Slatter J.A. wrote a very strong dissent.
He first took issue with the internal e-mail finding. He held that the Institute’s interpretation of its “false and misleading” communications standard would create a form of absolute liability for bad opinions and would also prevent firms from discussing the resolution of complaints. His reasoning speaks to a form of privilege:
The decision of the Appeal Tribunal would have a chilling effect on the ability of any firm of accountants to conduct open and frank inquiries about the conduct of its members, and the quality of the work that had been completed for any client. Any partner (like Mr. Nelson) who attempted to defend his work could be found guilty of professional misconduct if it turned out later that he was mistaken. Any partners who shared and repeated the opinion that the work had been properly done would likewise potentially be subject to discipline…
The Complaints Inquiry Committee, the Discipline Tribunal and the Appeal Tribunal all play a key role in maintaining the standards of the accounting profession. However, the first line of defence of the standards of the profession must be with the professionals themselves and with their firms.
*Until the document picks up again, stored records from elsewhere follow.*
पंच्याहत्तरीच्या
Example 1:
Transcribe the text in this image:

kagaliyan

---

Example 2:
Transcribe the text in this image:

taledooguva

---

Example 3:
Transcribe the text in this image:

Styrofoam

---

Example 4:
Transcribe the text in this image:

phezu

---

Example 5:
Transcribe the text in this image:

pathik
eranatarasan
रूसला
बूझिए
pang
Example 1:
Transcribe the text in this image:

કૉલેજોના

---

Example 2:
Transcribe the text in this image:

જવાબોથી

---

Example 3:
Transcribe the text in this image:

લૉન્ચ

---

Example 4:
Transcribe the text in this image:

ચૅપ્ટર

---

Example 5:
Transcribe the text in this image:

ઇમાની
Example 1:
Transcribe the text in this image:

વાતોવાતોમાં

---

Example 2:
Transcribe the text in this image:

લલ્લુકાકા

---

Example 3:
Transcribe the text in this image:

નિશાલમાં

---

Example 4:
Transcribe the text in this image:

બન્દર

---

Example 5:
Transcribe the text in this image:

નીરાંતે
Accounting firms must be free to make inquiries about the quality of their work and the conduct of their partners, without fear that if they make statements, or express opinions, subsequently found to be inaccurate they would be subject to discipline. Penalizing a firm for such statements is counter-productive.
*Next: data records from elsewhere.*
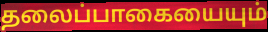
தலைப்பாகையையும்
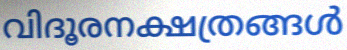
വിദൂരനക്ഷത്രങ്ങൾ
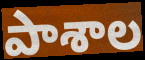
పాశాల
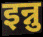
इन्नु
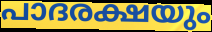
പാദരക്ഷയും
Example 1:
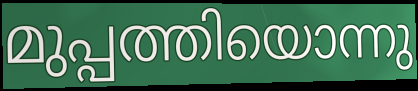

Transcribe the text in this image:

മുപ്പത്തിയൊന്നു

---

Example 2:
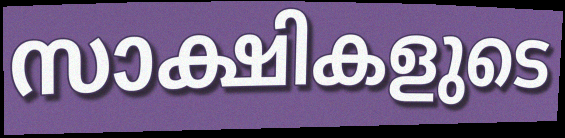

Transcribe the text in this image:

സാക്ഷികളുടെ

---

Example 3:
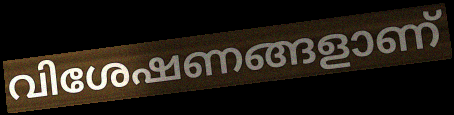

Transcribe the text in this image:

വിശേഷണങ്ങളാണ്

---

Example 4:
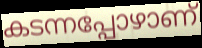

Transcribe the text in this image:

കടന്നപ്പോഴാണ്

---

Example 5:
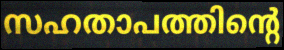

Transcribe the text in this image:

സഹതാപത്തിന്റെ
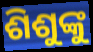
ଶିଶୁଙ୍କୁ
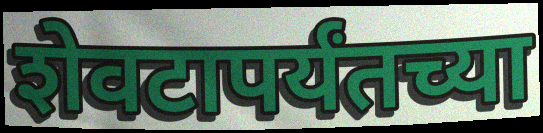
शेवटापर्यंतच्या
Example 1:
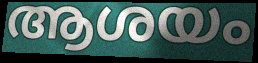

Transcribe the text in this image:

ആശയം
Slatter J.A. also objected to the confidentiality findings. He held that the Institute’s rules should not be read in conflict with an expert’s duty to the court. He held that the fact that the report had been withdrawn, the terms of the retainer, the fact that there was an alleged breach of the retainer, that the firm had ceased to act for the complainant, that it was prepared by an articling student, its belief in the suitability of the report as evidence and even the status of the complainant’s account were all material and relevant facts in the legal dispute, and therefore were the subject of an implicit waiver of confidentiality. On the timing of the disclosure to the husband, he said:
It is true that Mr. Preston disclosed this information to Mr. Dalla-Longa on the telephone prior to advising the complainant. Mr. Dalla-Longa undoubtedly caught Mr. Preston by surprise when he telephoned to inquire about the report four years after it was prepared. But when Mr. Dalla-Longa advised Mr. Preston that the report had been filed in court, the latter was entitled to proceed on the basis that confidentiality had been waived. Experts should be encouraged to make timely disclosure of the information that underlies their reports, to avoid surprise and adjournments, and to promote settlement discussions. The rules should not be construed to require a court order before an expert discloses his or her working papers, or to require or encourage experts to avoid producing information until they are actually in court, on the stand, and under cross-examination. Providing the limited information involved to Mr. Dalla-Longa was at most a breach of business etiquette that does not warrant discipline.
Also of interest, the majority and minority concluded that a different standard of review applied based on the standard of review analysis recently endorsed by the Supreme Court of Canada in its landmark Dunsmuir decision. The majority supported a reasonableness standard and the minority one of correctness.